Publication Date
1-1-2024
Journal
PLoS One
DOI
10.1371/journal.pone.0307837
PMID
39197055
PMCID
PMC11357077
PubMedCentral® Posted Date
8-28-2024
PubMedCentral® Full Text Version
Post-print
Published Open-Access
yes
Keywords
Biliary Atresia, Humans, Infant, Newborn, Neonatal Screening, Sensitivity and Specificity, Bilirubin
Abstract
BACKGROUND: Newborn screening for biliary atresia (BA) may facilitate earlier diagnosis and intervention for improved clinical outcomes.
METHODS: We systematically reviewed the accuracy of population-based screening strategies for BA in the newborn using PRISMA-DTA guidelines. We included cohort or cross-sectional studies. The screening (index) tests included stool color card (SCC) and direct/conjugated bilirubin (DB/CB) and the reference standard was intraoperative cholangiogram. Meta-analysis was performed using random-effects logistic regression models.

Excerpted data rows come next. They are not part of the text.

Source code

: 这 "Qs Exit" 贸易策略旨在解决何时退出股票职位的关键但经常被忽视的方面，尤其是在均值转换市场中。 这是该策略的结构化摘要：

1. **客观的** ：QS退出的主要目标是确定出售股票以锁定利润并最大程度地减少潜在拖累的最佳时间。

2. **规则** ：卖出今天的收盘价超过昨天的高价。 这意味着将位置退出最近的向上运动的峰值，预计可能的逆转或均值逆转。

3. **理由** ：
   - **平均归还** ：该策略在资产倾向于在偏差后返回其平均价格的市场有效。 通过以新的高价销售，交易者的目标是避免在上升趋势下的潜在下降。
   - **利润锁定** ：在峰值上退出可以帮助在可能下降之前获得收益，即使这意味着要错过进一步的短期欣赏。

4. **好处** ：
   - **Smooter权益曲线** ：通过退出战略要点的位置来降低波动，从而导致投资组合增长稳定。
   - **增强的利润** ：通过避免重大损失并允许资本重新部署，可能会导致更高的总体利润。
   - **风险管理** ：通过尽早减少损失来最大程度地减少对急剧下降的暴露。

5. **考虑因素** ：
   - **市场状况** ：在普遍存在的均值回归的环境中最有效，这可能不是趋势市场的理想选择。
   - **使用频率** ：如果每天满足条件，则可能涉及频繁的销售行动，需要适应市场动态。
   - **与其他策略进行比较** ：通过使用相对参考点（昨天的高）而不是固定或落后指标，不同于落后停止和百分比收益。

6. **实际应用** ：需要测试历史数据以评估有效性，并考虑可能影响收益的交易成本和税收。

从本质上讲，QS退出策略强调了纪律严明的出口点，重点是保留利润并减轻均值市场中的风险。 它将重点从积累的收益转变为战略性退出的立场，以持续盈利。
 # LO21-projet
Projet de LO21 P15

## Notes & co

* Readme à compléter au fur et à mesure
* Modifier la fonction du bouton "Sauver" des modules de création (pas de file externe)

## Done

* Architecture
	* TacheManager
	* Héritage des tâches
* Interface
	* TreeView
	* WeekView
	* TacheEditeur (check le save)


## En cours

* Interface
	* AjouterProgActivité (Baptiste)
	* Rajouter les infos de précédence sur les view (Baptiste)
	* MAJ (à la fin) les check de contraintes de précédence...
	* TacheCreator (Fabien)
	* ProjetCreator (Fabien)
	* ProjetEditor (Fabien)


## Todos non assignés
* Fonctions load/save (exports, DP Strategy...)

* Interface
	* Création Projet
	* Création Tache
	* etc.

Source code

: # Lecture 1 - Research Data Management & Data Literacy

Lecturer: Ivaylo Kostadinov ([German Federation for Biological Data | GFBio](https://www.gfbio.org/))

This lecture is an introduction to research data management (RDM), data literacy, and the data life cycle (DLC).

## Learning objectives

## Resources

RESULTS: We included 15 studies (1,816,722 participants) that assessed 5 different population-based screening strategies. QUADAS-2 assessment revealed high risk of bias for patient selection in one study and uncertain risks for reference standard in multiple studies. High certainty evidence suggests that DB/CB assessed after birth had a summary sensitivity of 100% (95% CI 100,100) and specificity of 98.8% (98.8,98.9) (5 studies, 662141 participants). Moderate certainty evidence suggests that SCC screening at a month of age had summary sensitivity of 79.6% (95% CI 70.6, 86.4) and specificity of 99.9% (95% CI 99.9, 99.9) (7 studies, 996262 participants).
CONCLUSIONS: DB/CB in the first few days of life has the best diagnostic accuracy for population screening for biliary atresia in the newborn. Future research should focus on cost-effectiveness and combinations of screening strategies.